**Passage provided:**
Revenues were $439.4 million in March. 

The Suez Canal is a 193-kilometer (120-mile) waterway linking the Mediterranean Sea to the Red Sea. It is the fastest and safest sea passage in the global trade movement between East and West, and one of the main sources of Egyptian national income.

Lt. Gen. Osama Rabie, head of the Suez Canal Authority, said in a press statement May 24 that April canal revenues were not driven down by the crisis of the stranded Ever Given. 

Wael Kaddour, a former member of the board of directors of the canal authority, told Al-Monitor over the phone that the ship was stranded and disrupted navigation for six days, causing a traffic jam with more than 400 ships waiting to pass through the waterway. He said that as soon as the ship was floated, the other ships crossed the canal, and the fees they paid helped boost revenues to the unprecedented amount.

**Raw data:**
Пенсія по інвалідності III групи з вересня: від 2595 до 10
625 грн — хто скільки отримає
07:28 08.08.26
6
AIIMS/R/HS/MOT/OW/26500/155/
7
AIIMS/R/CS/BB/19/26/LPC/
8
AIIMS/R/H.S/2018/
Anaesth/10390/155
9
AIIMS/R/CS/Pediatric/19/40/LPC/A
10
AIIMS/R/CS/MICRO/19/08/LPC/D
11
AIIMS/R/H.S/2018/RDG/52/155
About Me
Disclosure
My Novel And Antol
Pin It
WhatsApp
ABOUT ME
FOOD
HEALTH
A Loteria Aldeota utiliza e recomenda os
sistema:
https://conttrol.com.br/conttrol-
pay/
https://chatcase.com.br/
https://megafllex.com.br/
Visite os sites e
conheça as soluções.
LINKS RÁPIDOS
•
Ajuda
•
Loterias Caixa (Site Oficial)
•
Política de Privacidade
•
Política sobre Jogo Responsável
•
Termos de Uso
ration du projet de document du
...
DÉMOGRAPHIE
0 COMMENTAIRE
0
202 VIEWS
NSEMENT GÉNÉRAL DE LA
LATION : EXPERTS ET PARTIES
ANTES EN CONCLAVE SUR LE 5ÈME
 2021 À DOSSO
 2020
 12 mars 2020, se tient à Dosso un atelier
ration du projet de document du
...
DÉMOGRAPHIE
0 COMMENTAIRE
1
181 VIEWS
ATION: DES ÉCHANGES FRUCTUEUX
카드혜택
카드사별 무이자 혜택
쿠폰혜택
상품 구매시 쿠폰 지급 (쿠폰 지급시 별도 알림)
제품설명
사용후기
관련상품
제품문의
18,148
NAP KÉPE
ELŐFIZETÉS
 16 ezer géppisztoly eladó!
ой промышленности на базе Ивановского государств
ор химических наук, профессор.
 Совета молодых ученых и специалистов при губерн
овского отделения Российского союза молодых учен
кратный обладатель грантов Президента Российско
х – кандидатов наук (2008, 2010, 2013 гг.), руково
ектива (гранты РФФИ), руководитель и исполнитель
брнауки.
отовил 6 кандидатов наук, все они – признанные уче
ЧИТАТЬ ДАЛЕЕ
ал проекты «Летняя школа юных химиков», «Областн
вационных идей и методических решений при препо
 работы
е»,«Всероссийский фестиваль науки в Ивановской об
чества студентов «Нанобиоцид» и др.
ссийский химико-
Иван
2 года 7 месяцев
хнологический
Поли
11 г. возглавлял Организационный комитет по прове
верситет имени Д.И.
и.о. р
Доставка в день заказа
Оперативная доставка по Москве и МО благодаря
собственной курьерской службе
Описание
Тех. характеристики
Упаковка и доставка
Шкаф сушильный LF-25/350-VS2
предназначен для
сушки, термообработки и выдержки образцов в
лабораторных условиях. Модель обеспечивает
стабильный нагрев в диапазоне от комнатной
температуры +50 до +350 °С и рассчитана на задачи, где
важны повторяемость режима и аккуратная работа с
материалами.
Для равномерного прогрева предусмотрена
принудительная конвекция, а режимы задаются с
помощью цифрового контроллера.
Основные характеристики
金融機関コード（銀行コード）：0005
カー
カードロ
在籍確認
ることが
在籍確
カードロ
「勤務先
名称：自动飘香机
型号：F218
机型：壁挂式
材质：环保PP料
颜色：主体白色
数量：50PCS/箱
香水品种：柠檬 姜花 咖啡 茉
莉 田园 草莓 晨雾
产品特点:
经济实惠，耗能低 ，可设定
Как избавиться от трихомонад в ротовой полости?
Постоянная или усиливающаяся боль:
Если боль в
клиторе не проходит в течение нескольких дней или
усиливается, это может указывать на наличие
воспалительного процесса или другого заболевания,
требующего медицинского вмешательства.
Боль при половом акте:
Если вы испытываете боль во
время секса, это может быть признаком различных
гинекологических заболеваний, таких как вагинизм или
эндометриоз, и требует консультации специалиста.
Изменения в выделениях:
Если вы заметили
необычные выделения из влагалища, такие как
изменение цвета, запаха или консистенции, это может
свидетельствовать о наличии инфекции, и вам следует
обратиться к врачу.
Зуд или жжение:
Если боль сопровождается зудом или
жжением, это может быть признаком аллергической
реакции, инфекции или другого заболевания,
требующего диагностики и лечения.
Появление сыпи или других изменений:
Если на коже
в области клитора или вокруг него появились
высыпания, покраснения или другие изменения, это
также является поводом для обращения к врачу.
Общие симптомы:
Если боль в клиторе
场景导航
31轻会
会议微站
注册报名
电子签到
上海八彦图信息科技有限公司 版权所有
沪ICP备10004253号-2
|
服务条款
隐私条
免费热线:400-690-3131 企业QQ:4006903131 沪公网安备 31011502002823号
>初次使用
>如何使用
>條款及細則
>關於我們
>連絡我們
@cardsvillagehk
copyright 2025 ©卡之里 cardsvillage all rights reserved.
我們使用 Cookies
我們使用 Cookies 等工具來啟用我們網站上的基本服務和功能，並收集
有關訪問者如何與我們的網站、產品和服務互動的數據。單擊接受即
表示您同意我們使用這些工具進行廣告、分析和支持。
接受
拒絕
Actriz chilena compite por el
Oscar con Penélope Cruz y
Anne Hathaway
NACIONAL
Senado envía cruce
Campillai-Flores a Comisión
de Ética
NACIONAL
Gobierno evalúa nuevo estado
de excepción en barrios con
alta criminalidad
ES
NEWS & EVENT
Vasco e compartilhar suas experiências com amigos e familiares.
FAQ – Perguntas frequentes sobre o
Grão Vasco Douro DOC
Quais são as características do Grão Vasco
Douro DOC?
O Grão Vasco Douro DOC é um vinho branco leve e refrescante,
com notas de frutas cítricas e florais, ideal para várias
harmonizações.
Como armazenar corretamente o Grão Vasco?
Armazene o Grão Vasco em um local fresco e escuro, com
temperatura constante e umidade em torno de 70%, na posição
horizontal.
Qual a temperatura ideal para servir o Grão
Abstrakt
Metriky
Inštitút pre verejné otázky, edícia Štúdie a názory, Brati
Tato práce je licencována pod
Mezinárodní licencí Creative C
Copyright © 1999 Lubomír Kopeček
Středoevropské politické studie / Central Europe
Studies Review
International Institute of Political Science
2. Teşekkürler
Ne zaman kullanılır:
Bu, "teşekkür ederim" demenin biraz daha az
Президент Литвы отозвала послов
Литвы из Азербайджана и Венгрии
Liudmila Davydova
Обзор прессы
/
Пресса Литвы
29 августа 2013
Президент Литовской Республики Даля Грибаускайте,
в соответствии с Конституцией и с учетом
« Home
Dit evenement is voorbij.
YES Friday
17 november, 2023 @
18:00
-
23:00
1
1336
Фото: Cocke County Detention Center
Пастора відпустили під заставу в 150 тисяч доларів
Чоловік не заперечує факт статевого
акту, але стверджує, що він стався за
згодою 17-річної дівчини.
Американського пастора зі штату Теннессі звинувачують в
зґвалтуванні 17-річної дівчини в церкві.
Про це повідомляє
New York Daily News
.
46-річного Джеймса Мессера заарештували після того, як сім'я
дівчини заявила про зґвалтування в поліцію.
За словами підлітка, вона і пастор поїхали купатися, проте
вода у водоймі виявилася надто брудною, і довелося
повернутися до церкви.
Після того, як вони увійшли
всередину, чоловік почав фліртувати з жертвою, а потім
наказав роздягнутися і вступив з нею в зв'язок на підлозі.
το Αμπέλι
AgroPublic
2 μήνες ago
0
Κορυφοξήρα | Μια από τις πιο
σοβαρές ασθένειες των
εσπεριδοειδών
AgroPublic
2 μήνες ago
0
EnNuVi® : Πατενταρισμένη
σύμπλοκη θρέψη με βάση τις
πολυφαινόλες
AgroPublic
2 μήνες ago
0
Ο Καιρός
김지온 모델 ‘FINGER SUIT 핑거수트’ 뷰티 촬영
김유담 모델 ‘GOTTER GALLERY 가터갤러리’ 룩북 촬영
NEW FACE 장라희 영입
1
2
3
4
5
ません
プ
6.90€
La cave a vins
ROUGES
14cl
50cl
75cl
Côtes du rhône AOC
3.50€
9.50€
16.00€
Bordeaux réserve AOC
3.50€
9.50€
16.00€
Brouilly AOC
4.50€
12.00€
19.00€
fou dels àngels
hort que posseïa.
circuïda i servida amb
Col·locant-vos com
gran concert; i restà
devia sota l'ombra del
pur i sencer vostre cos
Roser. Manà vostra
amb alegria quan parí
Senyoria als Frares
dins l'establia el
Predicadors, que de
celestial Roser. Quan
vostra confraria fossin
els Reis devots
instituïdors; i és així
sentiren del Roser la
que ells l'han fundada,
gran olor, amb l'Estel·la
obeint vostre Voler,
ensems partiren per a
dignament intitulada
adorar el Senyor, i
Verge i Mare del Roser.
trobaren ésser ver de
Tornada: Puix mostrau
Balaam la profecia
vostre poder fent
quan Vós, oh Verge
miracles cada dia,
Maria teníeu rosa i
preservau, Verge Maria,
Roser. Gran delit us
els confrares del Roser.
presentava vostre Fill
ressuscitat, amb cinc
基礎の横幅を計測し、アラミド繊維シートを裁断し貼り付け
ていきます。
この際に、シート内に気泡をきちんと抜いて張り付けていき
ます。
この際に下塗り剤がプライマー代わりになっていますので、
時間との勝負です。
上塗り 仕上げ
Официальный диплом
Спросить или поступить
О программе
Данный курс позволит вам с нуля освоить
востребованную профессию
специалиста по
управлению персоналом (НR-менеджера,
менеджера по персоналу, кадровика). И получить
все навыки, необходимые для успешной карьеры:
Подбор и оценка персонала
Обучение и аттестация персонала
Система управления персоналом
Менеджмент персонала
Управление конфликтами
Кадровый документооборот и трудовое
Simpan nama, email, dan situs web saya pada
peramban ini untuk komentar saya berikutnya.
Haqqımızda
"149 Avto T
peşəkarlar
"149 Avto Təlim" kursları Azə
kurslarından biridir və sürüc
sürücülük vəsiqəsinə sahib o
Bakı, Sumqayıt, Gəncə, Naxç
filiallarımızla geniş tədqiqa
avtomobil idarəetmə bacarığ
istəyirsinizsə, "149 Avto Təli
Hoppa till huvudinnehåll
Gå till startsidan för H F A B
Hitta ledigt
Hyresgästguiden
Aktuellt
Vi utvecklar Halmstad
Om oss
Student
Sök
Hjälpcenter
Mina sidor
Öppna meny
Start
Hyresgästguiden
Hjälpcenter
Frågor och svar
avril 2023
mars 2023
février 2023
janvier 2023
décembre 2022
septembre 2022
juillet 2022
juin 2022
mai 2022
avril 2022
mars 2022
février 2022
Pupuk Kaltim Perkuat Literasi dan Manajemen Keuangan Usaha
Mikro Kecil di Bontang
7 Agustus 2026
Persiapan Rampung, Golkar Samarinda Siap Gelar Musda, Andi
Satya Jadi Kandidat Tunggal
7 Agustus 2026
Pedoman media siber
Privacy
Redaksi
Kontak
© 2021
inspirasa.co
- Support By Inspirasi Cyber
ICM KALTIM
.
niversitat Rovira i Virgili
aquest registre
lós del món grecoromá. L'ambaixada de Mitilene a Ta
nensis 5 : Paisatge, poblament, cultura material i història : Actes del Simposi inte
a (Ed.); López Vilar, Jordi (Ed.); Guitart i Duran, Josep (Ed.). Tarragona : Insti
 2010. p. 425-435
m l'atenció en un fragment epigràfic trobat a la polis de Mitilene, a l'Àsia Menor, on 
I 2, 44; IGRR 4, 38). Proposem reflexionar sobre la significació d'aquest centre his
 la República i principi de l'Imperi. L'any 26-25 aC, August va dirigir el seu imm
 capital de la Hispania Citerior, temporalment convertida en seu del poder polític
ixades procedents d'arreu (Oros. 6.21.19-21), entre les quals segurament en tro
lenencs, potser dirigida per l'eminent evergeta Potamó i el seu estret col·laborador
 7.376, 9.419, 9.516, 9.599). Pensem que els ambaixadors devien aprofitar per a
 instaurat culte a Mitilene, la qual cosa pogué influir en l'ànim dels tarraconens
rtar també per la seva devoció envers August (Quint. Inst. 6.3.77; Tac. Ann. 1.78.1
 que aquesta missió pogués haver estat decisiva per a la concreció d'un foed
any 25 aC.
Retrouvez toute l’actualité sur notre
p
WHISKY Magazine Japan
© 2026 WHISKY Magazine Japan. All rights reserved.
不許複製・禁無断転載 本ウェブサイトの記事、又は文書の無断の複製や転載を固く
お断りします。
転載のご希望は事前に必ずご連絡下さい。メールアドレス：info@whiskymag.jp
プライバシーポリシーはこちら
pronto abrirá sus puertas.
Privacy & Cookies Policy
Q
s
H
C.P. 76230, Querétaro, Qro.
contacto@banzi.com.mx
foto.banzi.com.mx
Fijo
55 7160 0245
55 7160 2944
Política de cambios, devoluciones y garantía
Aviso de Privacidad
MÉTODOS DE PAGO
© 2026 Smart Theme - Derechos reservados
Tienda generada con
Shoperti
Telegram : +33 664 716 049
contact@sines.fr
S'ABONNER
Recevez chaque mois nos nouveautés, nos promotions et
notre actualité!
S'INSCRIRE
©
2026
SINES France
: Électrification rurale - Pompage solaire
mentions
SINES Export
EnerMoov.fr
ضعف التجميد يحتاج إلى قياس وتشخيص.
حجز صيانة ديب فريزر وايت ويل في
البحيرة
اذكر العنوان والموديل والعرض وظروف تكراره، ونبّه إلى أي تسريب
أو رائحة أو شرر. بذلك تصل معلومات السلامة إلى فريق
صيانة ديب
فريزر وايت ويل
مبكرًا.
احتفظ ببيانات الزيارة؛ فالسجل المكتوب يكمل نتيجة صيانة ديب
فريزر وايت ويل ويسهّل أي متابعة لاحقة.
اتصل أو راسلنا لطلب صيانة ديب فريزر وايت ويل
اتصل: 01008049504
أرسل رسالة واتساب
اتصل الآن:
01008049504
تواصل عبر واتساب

**To do:** Write out the part of the Suez Canal revenue passage that runs from "Lt. Gen. Osama" to "the unprecedented amount.", word for word.

**Response:**
Lt. Gen. Osama Rabie, head of the Suez Canal Authority, said in a press statement May 24 that April canal revenues were not driven down by the crisis of the stranded Ever Given. 

Wael Kaddour, a former member of the board of directors of the canal authority, told Al-Monitor over the phone that the ship was stranded and disrupted navigation for six days, causing a traffic jam with more than 400 ships waiting to pass through the waterway. He said that as soon as the ship was floated, the other ships crossed the canal, and the fees they paid helped boost revenues to the unprecedented amount.